Guerre électronique en Ukraine : Le chaos du feu ami sur les drones
Le ciel ukrainien est devenu un champ de bataille chaotique de signaux invisibles, où les outils mêmes conçus pour défendre contre les drones ennemis se retournent involontairement contre les forces amies. Cette lutte croissante de guerre électronique (EW), caractérisée par une prolifération massive de véhicules aériens sans pilote (UAV) et un nombre limité de fréquences opérationnelles, entraîne des cas de « brouillage ami », perturbant les propres opérations de drones de l’Ukraine, parfois accidentellement, parfois dans la panique.
Le problème découle du nombre écrasant de drones déployés par les deux parties, couplé à l’environnement dense de la guerre électronique. Avec autant d’appareils se disputant des fréquences radio limitées, les interférences involontaires deviennent un défi majeur. Des rapports indiquent que jusqu’à 60 % des pertes de drones ukrainiens dans certains secteurs du front ont été attribuées à leurs propres systèmes de guerre électronique.

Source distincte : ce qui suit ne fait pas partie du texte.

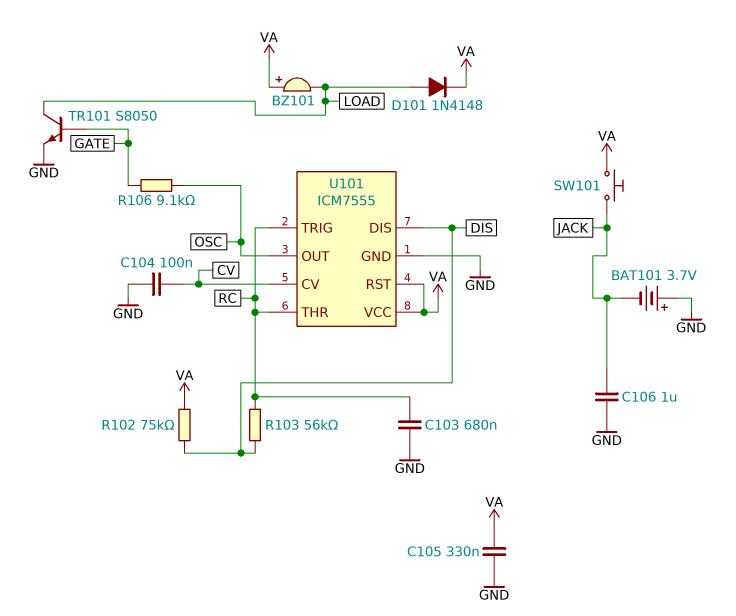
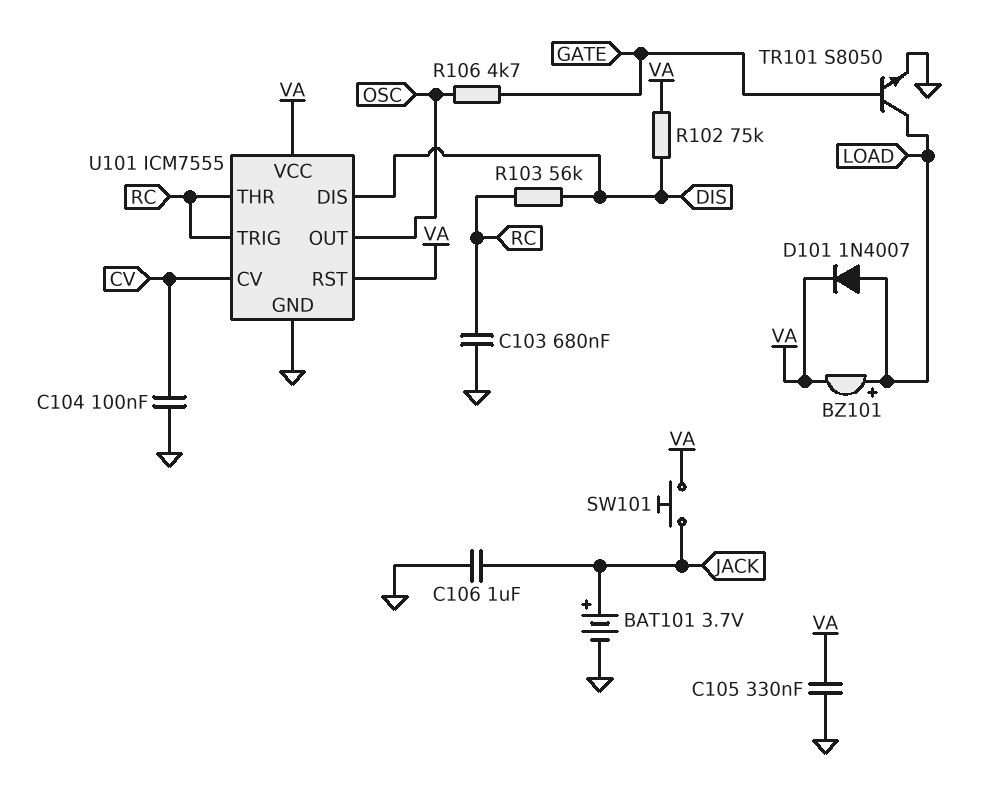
BAT101: 3.7V (plus GND, minus JACK) -> 3.7V (plus JACK, minus GND)
BZ101: buzzer (plus VA, minus LOAD) -> buzzer (plus LOAD, minus VA)
D101: diode 1N4148 (A LOAD, K VA) -> diode 1N4007 (A LOAD, K VA)
R106: 9.1k (GATE, OSC) -> 4.7k (GATE, OSC)

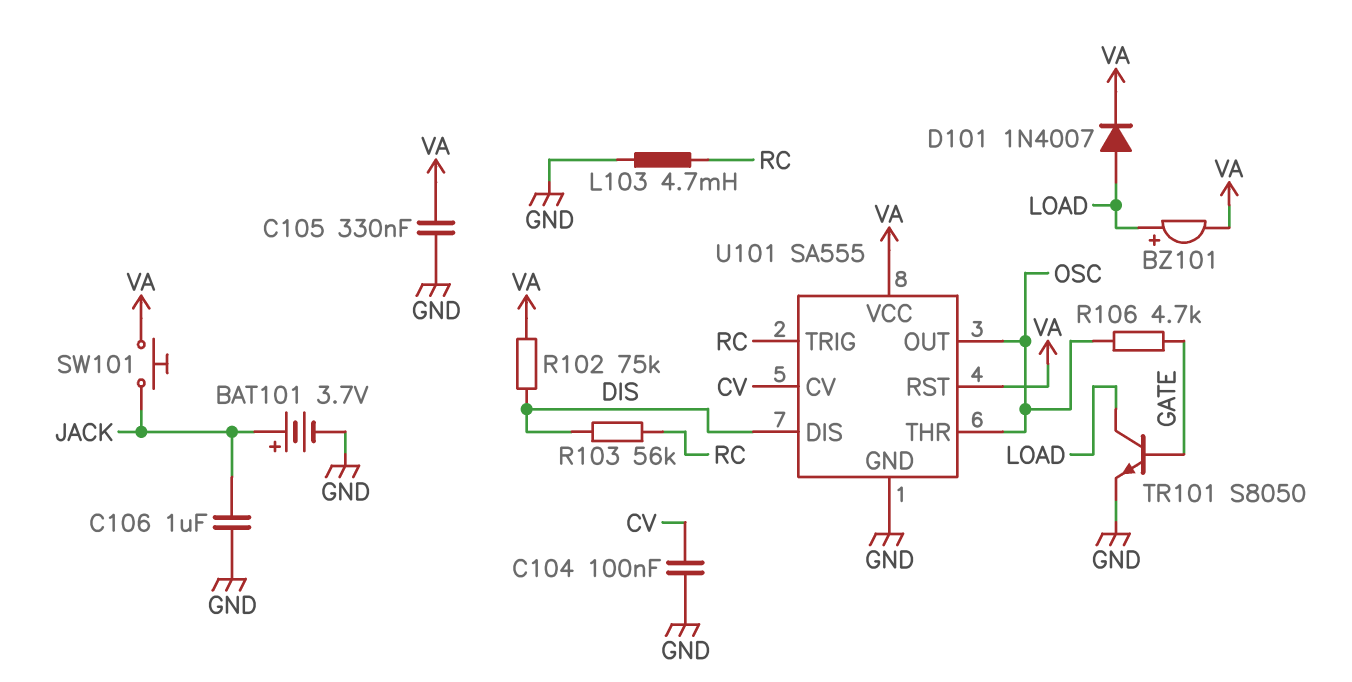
C103: 680nF (GND, RC) -> none
L103: none -> 4.7mH (GND, RC)
U101: ICM7555 -> SA555
U101 pin THR: RC -> OSC

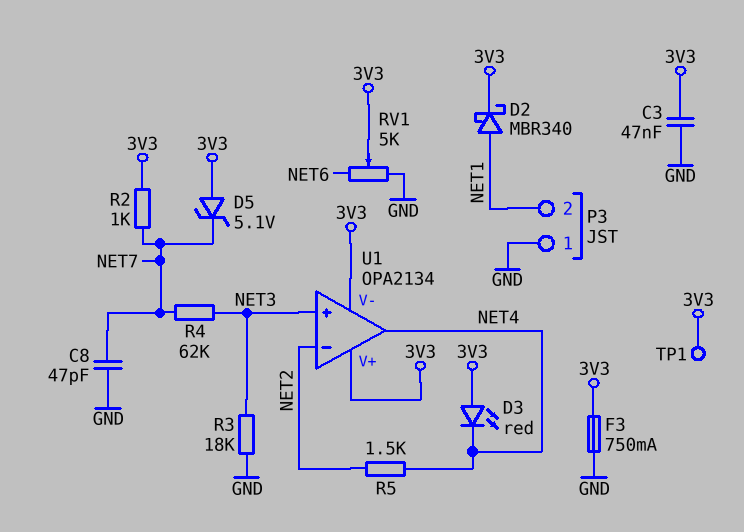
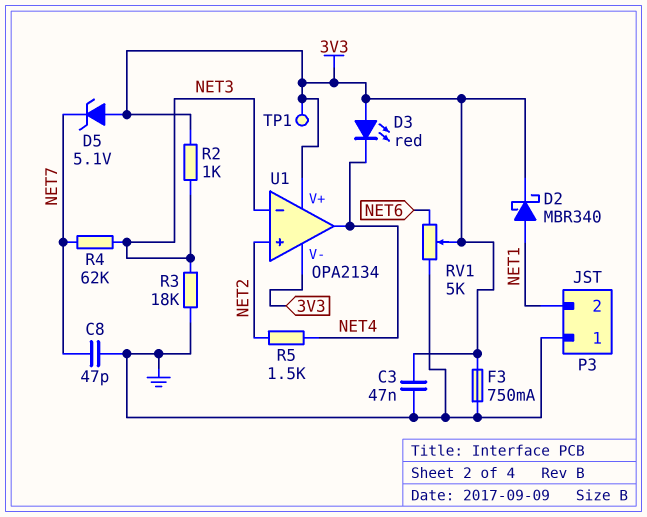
R2: 1k (3V3, NET7) -> 1k (3V3, NET3)
U1 pin in+: NET3 -> NET2
U1 pin in-: NET2 -> NET3

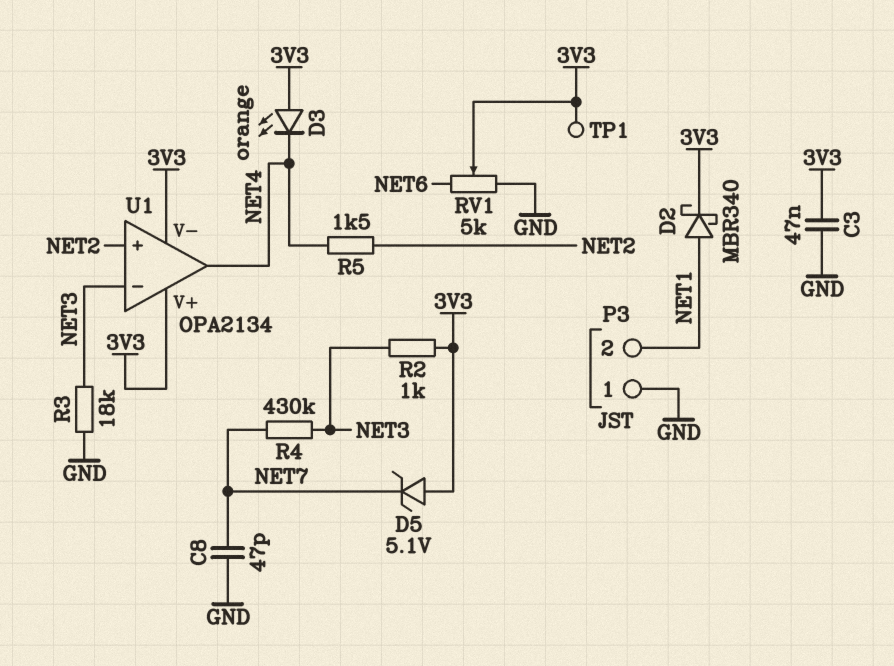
D3: LED red (A 3V3, K NET4) -> LED orange (A 3V3, K NET4)
F3: 750mA (3V3, GND) -> none
R4: 62k (NET3, NET7) -> 430k (NET3, NET7)

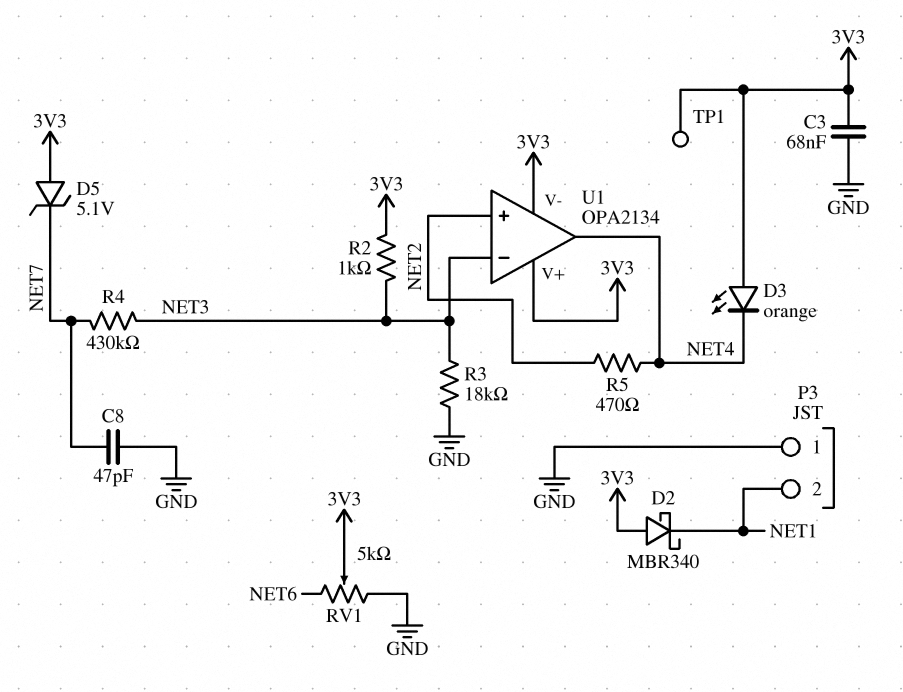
C3: 47nF (3V3, GND) -> 68nF (3V3, GND)
D2: schottky MBR340 (A NET1, K 3V3) -> schottky MBR340 (A 3V3, K NET1)
R5: 1.5k (NET2, NET4) -> 470 (NET2, NET4)

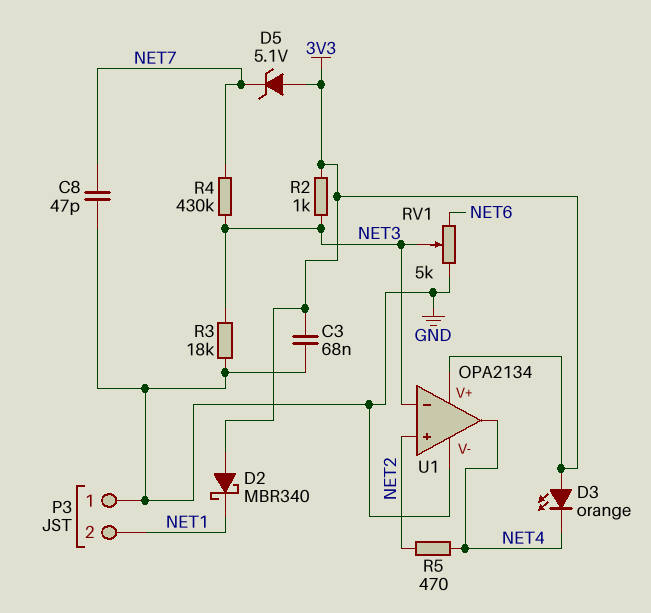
RV1: 5k (GND, NET6, wiper 3V3) -> 5k (GND, NET6, wiper NET3)
TP1: test point (3V3) -> none
U1 pin V-: 3V3 -> GND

Cette interférence amie découle souvent d’un manque d’efforts coordonnés et de l’utilisation généralisée de systèmes EW non enregistrés. Lorsque les dispositifs EW sont activés sans que les autres unités en soient conscientes, ils peuvent involontairement brouiller les drones amis opérant sur les mêmes fréquences ou sur des fréquences adjacentes, les faisant perdre le contact avec les opérateurs et tomber du ciel. Les conséquences vont au-delà de la simple perte d’équipement, entravant gravement la reconnaissance, le ciblage et le soutien logistique essentiels aux opérations de première ligne.
Ce problème de « tir ami » est le symptôme d’une course aux armements électronique intense et en évolution rapide. La Russie a continuellement adapté ses tactiques de drones, déployant des UAV avec une résistance accrue au brouillage grâce à des systèmes de guidage optique, des antennes multicanaux et même des micropuces spécialisées qui filtrent les interférences à large bande. De manière cruciale, la Russie a également déployé des drones à fibre optique, qui sont pratiquement immunisés contre le brouillage conventionnel car ils maintiennent une liaison par câble physique avec leurs opérateurs, les rendant indétectables pour les systèmes de guerre électronique. Ces avancées ont permis aux forces russes d’obtenir des avantages tactiques significatifs, notamment en frappant la logistique ukrainienne et les nœuds de commandement loin derrière les lignes de front.
L’Ukraine, en réponse, est devenue un foyer d’innovation, développant et déployant rapidement ses propres technologies anti-drones et EW. L’industrie de la défense du pays a connu une croissance massive, avec plus de 300 fabricants produisant désormais des systèmes de guerre électronique, une augmentation spectaculaire par rapport à seulement quatre en 2014. Kiev a introduit de nouveaux drones alimentés par l’IA capables de naviguer sans GPS, et même des pistolets anti-drones pour les troupes de première ligne. Une initiative majeure est le système « Atlas », un réseau de guerre électronique à grande échelle conçu pour intégrer des milliers d’unités de brouillage et de détection dans une défense unique et coordonnée, visant à créer un « mur anti-drones » le long des 1 300 kilomètres de la ligne de front. Ce système utilise des algorithmes intelligents pour l’évaluation des menaces en temps réel et des réponses automatisées, permettant le contrôle à distance et réduisant les risques humains. De plus, l’Ukraine teste le « Besomar 3210 », un drone intercepteur réutilisable utilisant des communications à spectre étalé par sauts de fréquence pour améliorer la résilience contre le brouillage, et le drone de reconnaissance « Vector AI » équipé de capteurs acoustiques pour la détection des menaces. Des efforts sont également en cours pour mettre en œuvre des protocoles de contrôle alternatifs, de nouveaux canaux de communication et des systèmes de navigation autonomes qui permettent aux drones de fonctionner même lorsque les signaux sont complètement brouillés.
Le conflit en cours a transformé l’Ukraine en un terrain d’essai crucial pour les technologies de drones et anti-drones, repoussant les limites de la guerre moderne. Alors que les deux parties continuent d’innover à un rythme effréné, le défi pour l’Ukraine ne réside pas seulement dans le développement de systèmes avancés, mais aussi dans la réalisation d’une coordination sans faille pour éviter que ses propres défenses électroniques ne deviennent une menace involontaire pour sa flotte vitale de drones.